Provided data Start Marker

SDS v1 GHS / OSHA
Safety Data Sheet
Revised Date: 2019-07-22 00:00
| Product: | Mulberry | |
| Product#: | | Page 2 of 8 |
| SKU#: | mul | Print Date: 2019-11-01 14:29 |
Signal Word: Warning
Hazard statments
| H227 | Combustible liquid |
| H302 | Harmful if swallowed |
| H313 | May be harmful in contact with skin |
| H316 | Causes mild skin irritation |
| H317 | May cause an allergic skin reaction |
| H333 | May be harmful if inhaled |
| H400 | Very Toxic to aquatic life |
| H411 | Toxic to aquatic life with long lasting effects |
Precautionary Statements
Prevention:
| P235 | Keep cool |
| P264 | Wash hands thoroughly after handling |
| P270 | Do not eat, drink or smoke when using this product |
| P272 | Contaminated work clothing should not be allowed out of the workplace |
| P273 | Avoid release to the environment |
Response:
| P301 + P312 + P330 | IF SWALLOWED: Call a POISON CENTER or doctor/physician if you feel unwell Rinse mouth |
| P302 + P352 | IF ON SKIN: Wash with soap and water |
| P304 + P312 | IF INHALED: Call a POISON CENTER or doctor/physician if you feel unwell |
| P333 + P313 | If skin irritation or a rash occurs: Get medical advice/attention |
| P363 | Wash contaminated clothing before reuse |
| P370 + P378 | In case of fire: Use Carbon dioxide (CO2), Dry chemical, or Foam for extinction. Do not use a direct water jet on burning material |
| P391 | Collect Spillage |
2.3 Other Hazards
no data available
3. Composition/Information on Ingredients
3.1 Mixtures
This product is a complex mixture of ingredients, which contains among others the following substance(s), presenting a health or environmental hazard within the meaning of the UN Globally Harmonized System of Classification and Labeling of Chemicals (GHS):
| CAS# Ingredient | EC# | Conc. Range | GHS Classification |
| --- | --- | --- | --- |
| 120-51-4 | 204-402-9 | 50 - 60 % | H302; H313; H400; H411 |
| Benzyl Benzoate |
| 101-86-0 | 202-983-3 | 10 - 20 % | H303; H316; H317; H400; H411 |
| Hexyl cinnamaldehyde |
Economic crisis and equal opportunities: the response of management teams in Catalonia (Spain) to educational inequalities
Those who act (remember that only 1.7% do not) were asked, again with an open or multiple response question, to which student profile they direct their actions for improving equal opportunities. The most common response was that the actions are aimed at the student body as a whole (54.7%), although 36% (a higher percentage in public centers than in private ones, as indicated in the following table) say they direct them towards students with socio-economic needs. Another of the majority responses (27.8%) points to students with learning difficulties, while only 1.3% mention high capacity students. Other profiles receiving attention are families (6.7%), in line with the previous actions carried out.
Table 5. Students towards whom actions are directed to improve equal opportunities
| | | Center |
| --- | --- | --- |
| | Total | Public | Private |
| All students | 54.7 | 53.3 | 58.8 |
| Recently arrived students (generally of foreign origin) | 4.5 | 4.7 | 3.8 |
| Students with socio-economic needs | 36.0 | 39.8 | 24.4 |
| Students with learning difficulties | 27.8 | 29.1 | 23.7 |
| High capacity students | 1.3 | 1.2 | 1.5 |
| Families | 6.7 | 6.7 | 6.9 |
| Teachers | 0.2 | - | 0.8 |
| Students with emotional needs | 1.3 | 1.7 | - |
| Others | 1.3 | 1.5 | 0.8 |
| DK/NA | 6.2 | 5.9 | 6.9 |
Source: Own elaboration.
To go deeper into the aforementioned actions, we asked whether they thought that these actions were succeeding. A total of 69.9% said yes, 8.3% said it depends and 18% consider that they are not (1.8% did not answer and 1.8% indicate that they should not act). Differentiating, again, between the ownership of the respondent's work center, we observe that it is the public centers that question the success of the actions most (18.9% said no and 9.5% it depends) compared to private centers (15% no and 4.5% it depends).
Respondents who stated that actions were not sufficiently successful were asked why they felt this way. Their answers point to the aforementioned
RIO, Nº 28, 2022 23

Provided data End Marker
Provided data Start Marker

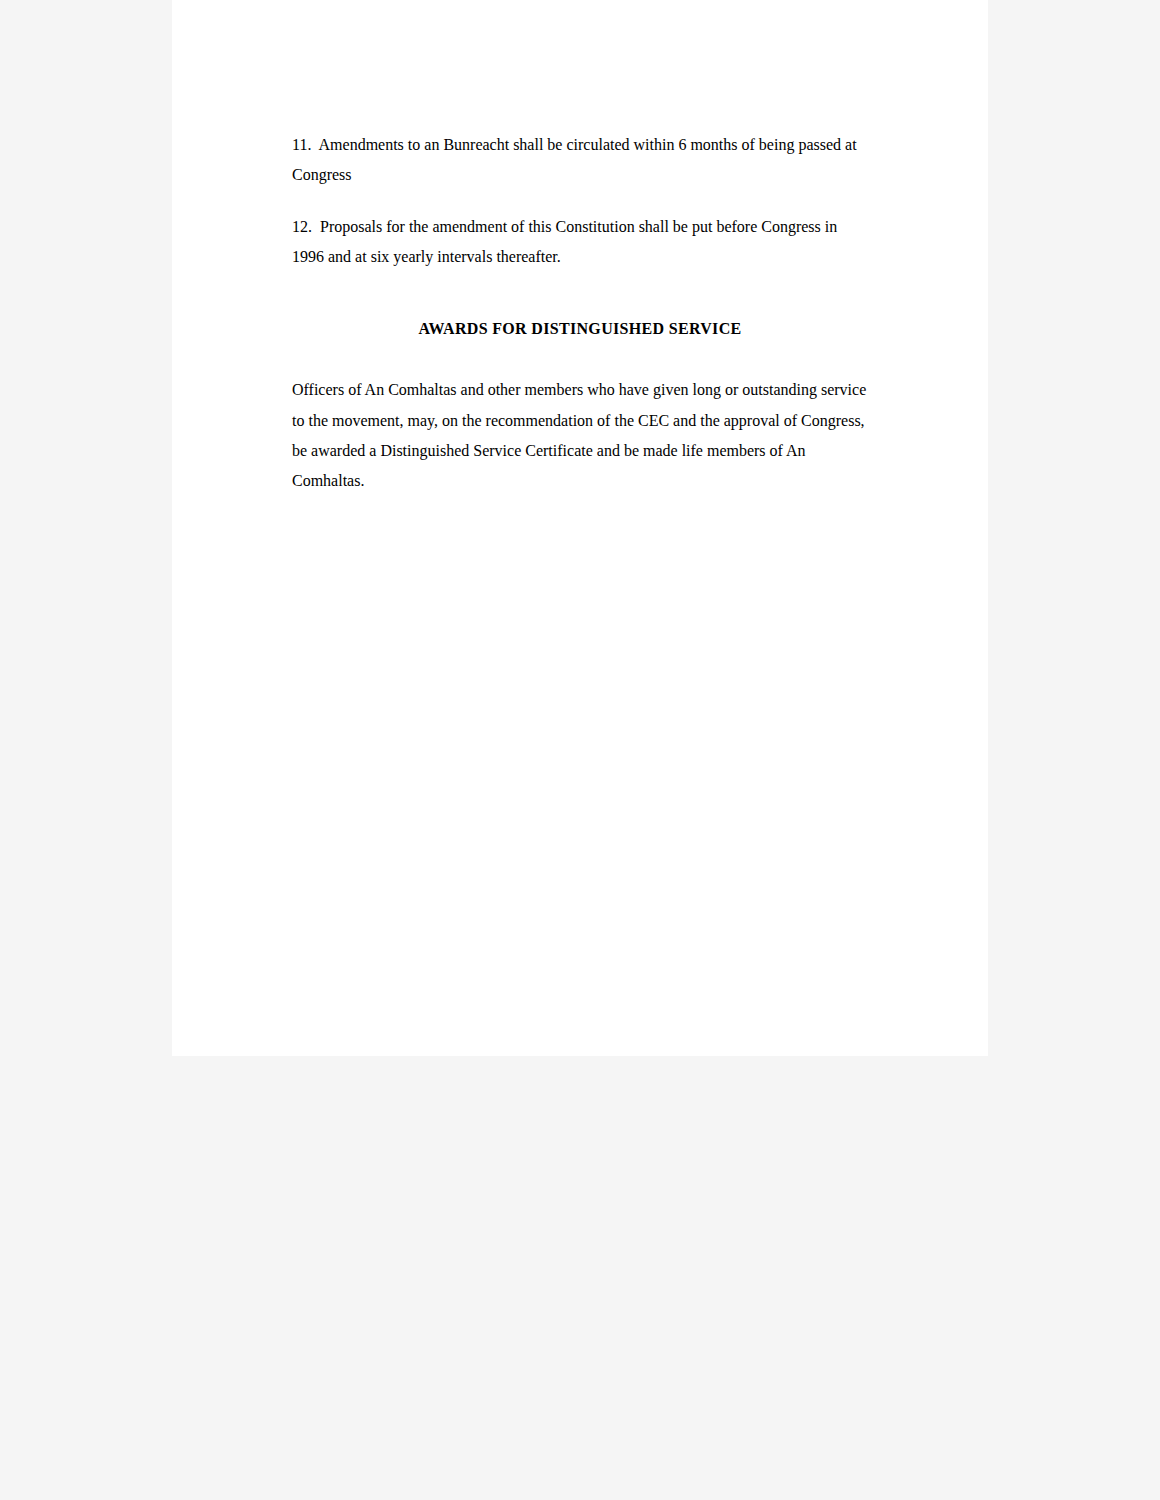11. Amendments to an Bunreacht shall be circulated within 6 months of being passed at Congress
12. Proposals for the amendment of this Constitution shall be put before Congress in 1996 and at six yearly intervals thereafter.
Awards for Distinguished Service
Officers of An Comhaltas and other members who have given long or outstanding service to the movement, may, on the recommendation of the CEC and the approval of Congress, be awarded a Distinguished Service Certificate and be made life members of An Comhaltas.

Provided data End Marker

## Action item
Output only an exact transcription of the lines above from the one with "with skin |" up to and including the one with "Economic crisis and".

## The completed task
| H313 | May be harmful in contact with skin |
| H316 | Causes mild skin irritation |
| H317 | May cause an allergic skin reaction |
| H333 | May be harmful if inhaled |
| H400 | Very Toxic to aquatic life |
| H411 | Toxic to aquatic life with long lasting effects |
Precautionary Statements
Prevention:
| P235 | Keep cool |
| P264 | Wash hands thoroughly after handling |
| P270 | Do not eat, drink or smoke when using this product |
| P272 | Contaminated work clothing should not be allowed out of the workplace |
| P273 | Avoid release to the environment |
Response:
| P301 + P312 + P330 | IF SWALLOWED: Call a POISON CENTER or doctor/physician if you feel unwell Rinse mouth |
| P302 + P352 | IF ON SKIN: Wash with soap and water |
| P304 + P312 | IF INHALED: Call a POISON CENTER or doctor/physician if you feel unwell |
| P333 + P313 | If skin irritation or a rash occurs: Get medical advice/attention |
| P363 | Wash contaminated clothing before reuse |
| P370 + P378 | In case of fire: Use Carbon dioxide (CO2), Dry chemical, or Foam for extinction. Do not use a direct water jet on burning material |
| P391 | Collect Spillage |
2.3 Other Hazards
no data available
3. Composition/Information on Ingredients
3.1 Mixtures
This product is a complex mixture of ingredients, which contains among others the following substance(s), presenting a health or environmental hazard within the meaning of the UN Globally Harmonized System of Classification and Labeling of Chemicals (GHS):
| CAS# Ingredient | EC# | Conc. Range | GHS Classification |
| --- | --- | --- | --- |
| 120-51-4 | 204-402-9 | 50 - 60 % | H302; H313; H400; H411 |
| Benzyl Benzoate |
| 101-86-0 | 202-983-3 | 10 - 20 % | H303; H316; H317; H400; H411 |
| Hexyl cinnamaldehyde |
Economic crisis and equal opportunities: the response of management teams in Catalonia (Spain) to educational inequalities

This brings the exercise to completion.